:: Data shown

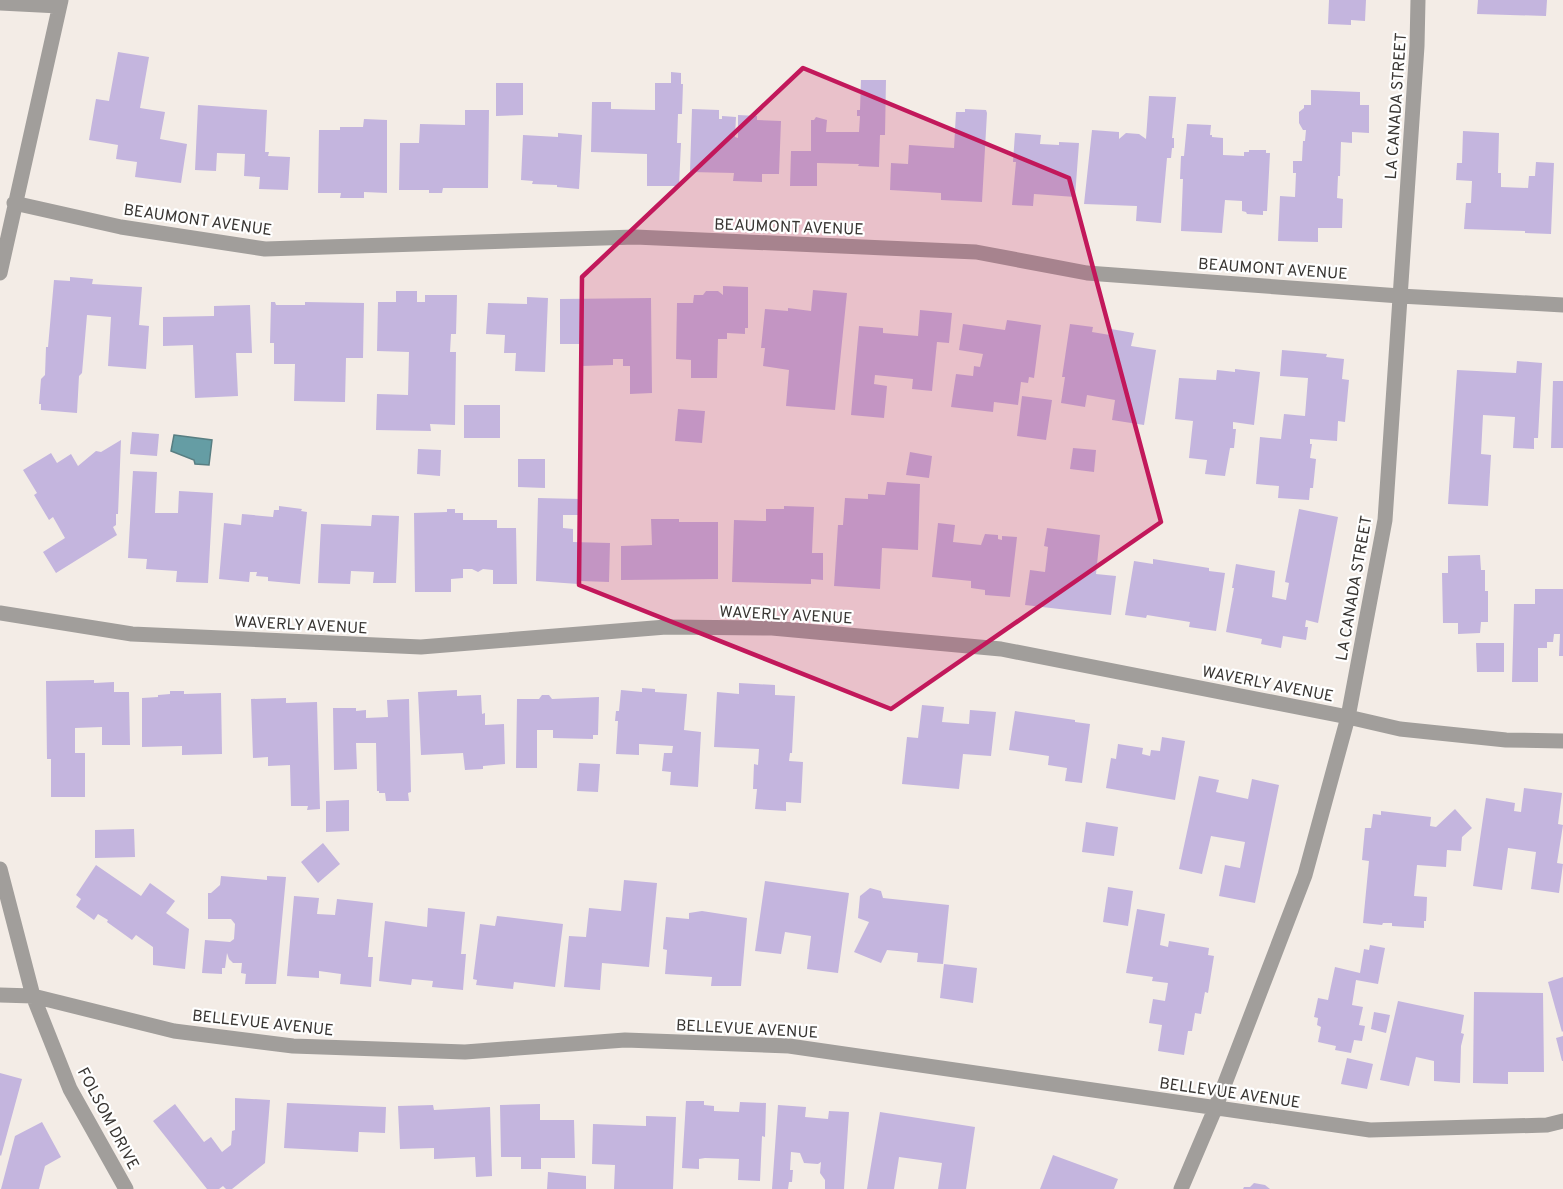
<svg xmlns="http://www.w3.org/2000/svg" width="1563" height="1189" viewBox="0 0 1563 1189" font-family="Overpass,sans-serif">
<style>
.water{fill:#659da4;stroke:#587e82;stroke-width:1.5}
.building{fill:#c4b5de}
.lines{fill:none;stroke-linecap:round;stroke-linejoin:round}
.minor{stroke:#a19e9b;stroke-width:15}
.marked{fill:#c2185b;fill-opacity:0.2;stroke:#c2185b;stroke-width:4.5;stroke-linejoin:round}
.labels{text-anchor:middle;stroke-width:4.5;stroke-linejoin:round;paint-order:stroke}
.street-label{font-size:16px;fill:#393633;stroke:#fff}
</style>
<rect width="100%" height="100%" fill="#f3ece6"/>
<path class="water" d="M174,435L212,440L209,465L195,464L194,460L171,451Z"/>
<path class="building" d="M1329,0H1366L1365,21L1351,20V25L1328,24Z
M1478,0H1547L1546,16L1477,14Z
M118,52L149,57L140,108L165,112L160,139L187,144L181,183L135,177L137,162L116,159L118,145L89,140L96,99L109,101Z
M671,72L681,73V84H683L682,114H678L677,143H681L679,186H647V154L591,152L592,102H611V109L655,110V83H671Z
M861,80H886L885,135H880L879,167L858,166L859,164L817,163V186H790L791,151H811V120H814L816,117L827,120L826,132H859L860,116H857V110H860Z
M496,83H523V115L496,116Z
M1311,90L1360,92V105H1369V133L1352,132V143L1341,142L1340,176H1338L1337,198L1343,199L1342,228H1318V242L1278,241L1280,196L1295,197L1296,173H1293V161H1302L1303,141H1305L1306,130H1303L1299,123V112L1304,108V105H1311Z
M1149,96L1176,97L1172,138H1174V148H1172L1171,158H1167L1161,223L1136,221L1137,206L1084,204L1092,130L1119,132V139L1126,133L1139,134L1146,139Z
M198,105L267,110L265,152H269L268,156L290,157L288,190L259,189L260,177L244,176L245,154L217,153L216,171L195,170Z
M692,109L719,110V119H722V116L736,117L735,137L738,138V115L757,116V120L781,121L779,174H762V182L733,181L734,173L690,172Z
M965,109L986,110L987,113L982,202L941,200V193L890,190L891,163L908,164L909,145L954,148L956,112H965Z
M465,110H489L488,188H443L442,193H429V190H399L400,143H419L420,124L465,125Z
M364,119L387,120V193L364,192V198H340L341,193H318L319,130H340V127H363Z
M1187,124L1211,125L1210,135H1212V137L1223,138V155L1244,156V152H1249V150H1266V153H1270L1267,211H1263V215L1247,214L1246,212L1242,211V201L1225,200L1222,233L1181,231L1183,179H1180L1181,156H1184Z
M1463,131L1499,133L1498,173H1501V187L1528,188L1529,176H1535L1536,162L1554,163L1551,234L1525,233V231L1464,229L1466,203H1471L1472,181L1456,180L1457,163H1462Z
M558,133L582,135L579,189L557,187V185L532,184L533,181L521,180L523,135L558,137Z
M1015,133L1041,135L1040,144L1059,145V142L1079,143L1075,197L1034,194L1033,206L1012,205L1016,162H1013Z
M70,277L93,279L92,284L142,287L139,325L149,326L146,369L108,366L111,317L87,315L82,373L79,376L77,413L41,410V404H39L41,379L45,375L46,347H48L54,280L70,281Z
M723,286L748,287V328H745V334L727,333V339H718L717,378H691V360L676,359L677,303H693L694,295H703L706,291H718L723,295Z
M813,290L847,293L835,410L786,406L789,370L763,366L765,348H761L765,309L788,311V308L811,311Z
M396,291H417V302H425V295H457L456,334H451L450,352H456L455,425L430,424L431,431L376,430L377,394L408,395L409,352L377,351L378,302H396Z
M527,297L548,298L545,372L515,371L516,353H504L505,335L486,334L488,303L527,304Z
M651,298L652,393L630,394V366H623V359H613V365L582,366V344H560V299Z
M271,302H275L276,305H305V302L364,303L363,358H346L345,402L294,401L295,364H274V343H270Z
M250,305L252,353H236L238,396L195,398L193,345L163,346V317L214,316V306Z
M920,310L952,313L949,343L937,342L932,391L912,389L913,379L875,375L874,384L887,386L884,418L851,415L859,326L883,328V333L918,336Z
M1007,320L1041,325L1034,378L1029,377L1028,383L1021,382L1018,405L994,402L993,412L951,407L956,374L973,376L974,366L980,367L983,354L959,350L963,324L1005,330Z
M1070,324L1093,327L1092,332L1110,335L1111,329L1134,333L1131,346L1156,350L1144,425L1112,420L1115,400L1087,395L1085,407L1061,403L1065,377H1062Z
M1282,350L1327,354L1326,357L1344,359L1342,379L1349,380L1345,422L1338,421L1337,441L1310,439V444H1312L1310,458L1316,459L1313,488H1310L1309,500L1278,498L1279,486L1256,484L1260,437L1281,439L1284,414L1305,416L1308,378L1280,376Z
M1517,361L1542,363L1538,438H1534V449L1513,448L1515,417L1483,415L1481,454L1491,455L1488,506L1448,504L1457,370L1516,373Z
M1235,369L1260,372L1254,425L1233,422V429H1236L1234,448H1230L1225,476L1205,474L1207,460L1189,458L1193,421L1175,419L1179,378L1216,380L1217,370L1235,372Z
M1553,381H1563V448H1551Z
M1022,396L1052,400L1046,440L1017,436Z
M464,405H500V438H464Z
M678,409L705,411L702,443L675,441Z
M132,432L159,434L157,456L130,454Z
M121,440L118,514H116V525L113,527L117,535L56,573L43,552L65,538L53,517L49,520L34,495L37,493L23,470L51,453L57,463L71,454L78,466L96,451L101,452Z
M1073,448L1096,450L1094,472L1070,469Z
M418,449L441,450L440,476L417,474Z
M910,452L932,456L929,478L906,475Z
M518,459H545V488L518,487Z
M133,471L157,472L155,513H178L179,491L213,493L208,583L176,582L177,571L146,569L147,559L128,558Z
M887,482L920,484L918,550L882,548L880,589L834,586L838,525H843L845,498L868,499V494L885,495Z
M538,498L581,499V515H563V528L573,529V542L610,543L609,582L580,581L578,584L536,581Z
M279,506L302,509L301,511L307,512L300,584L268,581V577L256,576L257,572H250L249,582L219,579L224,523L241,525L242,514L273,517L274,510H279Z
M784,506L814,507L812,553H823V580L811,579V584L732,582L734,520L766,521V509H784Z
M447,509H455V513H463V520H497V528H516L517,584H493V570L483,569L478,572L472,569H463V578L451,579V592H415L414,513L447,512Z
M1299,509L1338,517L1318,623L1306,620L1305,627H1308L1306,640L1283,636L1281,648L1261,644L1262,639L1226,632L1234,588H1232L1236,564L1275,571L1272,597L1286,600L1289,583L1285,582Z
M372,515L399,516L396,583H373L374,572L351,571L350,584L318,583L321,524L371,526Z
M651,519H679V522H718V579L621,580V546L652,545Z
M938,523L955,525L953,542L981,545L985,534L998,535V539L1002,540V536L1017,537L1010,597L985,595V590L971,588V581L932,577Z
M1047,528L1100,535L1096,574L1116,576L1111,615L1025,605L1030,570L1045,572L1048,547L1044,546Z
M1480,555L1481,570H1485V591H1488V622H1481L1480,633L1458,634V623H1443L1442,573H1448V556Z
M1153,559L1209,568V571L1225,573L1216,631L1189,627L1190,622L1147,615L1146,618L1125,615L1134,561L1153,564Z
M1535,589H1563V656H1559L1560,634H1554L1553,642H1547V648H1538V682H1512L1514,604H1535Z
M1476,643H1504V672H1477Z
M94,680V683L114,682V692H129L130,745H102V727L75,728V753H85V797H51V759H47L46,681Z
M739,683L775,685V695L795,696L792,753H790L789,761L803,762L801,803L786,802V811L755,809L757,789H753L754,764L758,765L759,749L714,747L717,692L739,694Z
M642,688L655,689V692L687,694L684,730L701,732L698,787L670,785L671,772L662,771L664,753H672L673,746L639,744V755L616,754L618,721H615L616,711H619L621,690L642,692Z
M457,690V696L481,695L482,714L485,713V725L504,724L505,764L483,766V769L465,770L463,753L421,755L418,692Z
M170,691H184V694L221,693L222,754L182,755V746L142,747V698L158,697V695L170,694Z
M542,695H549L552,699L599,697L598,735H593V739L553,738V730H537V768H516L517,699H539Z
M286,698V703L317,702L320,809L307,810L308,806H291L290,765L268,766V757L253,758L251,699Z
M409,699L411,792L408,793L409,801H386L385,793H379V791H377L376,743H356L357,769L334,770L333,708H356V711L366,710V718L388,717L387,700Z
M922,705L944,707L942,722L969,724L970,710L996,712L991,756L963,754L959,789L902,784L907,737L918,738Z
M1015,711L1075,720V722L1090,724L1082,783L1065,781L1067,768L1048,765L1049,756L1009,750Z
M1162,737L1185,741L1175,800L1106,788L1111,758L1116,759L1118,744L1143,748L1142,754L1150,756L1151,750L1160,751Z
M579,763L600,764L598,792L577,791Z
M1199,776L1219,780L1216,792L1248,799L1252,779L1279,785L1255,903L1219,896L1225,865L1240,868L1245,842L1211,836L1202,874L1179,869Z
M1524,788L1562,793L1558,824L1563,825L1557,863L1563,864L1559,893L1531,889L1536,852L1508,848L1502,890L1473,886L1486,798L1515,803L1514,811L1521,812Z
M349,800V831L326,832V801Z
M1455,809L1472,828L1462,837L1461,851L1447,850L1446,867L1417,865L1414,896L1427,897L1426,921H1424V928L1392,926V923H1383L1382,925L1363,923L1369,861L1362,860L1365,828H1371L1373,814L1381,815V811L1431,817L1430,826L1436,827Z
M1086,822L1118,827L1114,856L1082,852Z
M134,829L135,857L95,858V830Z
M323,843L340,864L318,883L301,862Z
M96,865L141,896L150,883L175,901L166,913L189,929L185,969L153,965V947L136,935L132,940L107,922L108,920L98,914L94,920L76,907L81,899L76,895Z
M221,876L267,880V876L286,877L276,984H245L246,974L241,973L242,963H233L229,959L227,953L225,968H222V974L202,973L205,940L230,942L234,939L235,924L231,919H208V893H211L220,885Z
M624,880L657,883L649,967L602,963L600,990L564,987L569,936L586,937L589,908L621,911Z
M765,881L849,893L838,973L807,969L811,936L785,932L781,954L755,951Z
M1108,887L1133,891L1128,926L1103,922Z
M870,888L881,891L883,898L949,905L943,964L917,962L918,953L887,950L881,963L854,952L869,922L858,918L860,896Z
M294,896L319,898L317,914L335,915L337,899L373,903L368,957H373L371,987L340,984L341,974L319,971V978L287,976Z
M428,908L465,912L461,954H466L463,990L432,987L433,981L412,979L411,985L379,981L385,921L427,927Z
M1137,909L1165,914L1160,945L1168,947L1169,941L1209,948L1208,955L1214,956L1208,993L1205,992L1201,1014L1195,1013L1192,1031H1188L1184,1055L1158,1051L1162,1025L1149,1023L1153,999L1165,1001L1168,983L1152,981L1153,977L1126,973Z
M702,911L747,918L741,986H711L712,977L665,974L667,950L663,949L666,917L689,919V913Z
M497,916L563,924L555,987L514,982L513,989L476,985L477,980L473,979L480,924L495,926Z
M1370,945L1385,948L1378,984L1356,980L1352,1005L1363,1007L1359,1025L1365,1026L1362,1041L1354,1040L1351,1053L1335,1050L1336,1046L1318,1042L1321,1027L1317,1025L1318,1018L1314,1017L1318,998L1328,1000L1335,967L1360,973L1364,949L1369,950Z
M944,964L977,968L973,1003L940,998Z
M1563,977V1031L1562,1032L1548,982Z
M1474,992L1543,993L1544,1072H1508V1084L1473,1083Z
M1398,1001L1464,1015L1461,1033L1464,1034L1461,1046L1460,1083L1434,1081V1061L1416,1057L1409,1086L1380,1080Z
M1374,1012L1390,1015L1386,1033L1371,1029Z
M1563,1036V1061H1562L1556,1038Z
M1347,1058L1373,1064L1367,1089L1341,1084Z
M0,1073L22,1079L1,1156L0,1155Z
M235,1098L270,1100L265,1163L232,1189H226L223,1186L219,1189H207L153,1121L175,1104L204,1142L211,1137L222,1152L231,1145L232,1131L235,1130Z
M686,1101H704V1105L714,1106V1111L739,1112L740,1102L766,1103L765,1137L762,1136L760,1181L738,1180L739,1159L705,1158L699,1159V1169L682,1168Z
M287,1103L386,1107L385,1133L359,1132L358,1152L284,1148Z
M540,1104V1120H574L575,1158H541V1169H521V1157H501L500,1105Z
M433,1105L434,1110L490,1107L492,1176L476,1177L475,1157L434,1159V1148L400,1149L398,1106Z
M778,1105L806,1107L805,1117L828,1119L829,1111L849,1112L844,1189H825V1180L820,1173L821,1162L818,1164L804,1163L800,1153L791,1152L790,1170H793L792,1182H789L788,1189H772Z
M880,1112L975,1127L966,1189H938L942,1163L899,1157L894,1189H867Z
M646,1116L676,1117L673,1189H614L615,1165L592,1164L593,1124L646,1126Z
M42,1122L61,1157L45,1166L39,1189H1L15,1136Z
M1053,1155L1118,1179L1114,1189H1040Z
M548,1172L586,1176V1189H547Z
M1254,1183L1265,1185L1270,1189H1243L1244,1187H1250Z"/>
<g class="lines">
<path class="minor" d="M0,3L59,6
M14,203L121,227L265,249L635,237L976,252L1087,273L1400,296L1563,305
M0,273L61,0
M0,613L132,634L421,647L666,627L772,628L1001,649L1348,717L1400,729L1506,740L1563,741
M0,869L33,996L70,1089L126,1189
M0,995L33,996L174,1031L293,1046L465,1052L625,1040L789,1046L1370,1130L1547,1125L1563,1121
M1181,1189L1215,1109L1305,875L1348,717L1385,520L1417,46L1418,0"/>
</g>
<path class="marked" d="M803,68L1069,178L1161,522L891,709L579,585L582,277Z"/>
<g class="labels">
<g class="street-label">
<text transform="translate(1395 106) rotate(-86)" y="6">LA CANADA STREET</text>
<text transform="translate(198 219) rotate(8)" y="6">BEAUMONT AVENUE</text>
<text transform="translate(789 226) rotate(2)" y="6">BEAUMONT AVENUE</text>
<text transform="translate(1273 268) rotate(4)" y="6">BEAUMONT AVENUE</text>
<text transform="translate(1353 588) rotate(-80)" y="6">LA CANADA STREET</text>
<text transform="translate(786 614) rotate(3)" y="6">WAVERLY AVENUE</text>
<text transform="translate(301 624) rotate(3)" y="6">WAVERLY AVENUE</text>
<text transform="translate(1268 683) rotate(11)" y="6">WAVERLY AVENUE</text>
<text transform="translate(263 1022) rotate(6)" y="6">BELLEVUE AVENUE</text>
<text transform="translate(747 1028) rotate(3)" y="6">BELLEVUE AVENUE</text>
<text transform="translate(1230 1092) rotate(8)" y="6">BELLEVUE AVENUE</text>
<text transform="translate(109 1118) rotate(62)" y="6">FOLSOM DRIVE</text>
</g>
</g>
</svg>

::::

Task to carry out -> Search the material for "class" and copy each matching line.

Completed exercise ->
<path class="water" d="M174,435L212,440L209,465L195,464L194,460L171,451Z"/>
<path class="building" d="M1329,0H1366L1365,21L1351,20V25L1328,24Z
<g class="lines">
<path class="minor" d="M0,3L59,6
<path class="marked" d="M803,68L1069,178L1161,522L891,709L579,585L582,277Z"/>
<g class="labels">
<g class="street-label">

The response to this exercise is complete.